Thomas provided additional detail, stating unpaid cash calls due to the operator at year-end totaled CAD 30.6 million. He said De Beers financed cash calls at times during the year by withdrawing funds from the company’s portion of the decommissioning restricted cash balance or by using an overdraft facility available to the operator. He added that, subsequent to year-end, De Beers issued in-kind election notices (IKEs) tied to unpaid cash calls that must be paid within 60 days to avoid an event of default under the joint venture agreement. Where the first IKE became due, Thomas said De Beers agreed to issue new IKEs for any unpaid balance on the original IKE while discussions continued on resolving the issue and broader joint venture matters.
Comerford also said the joint venture partners decided earlier in the year to postpone the Tuzo Phase III project “allowing us to manage liquidity and preserve optionality.”
Other balance sheet and financing items
Thomas said the year-end balance sheet reflected a CAD 103 million reduction in property, plant, and equipment due to the non-cash impairment charge, which he said “effectively accelerates future depreciation charges.” He also outlined financing raised during the year, including a $40 million bridge credit facility that was fully drawn in July and a $23.6 million working capital facility that was fully drawn during Q2 2025.

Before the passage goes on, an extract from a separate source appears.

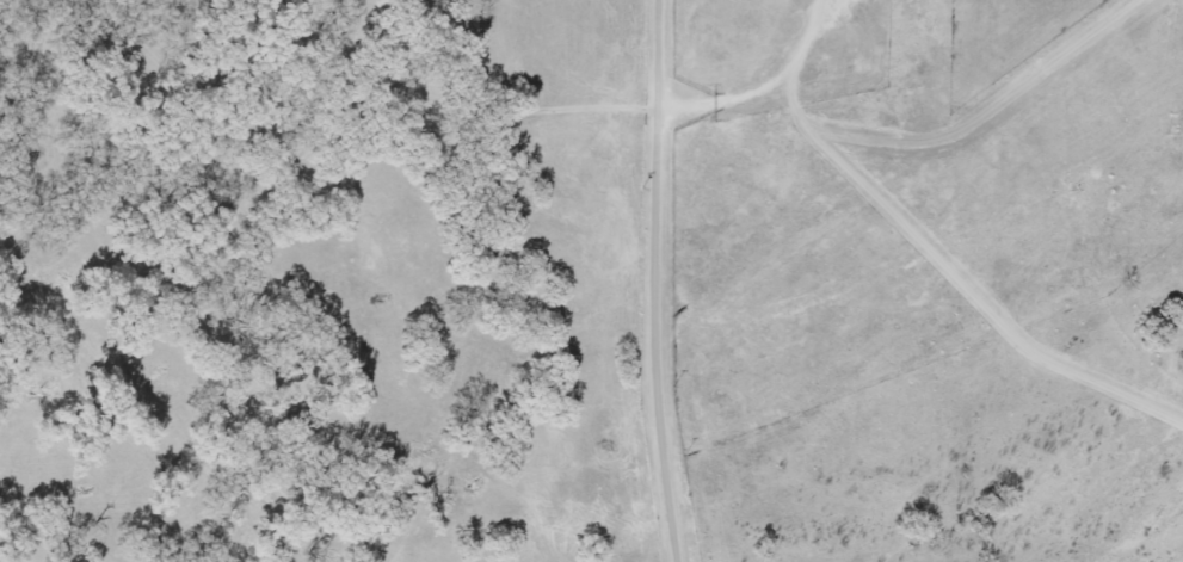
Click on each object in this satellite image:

He said accounts payable rose to CAD 126 million at year-end 2025 from CAD 65 million at year-end 2024, citing two main factors:
- CAD 24 million of accrued interest on senior secured notes, with lenders agreeing to forgo payment until June 2026.
- CAD 30.6 million of unpaid cash calls due to the operator at year-end.
Working capital decreased by $50 million during Q4 to negative $70 million, compared with negative $120 million at the end of 2024, Thomas said. He also noted that long-term liabilities increased substantially year over year, describing them as primarily the translated value of U.S.-denominated senior secured notes and a junior credit facility, alongside a higher discounted decommissioning liability.
In closing remarks, Comerford reiterated record safety performance, the late-year production rebound, and continued operational strength into early 2026, while emphasizing that the diamond market and liquidity situation remain challenging. The company did not provide details on the value of a March 17 diamond auction during the Q&A, with Thomas saying it would be disclosed with first-quarter results.
About Mountain Province Diamonds (TSE:MPVD)
Mountain Province Diamonds Inc is engaged in the discovery and development of diamond properties in Canada’s Northwest Territories. The company holds interests in Gahcho Kue Diamond Mine in Canada’s Northwest Territories as a joint venture partner with De Beers Canada. Its other projects include the Kennady North which covers a portion of the southeastern Slave Geological Province, an Archean terrain.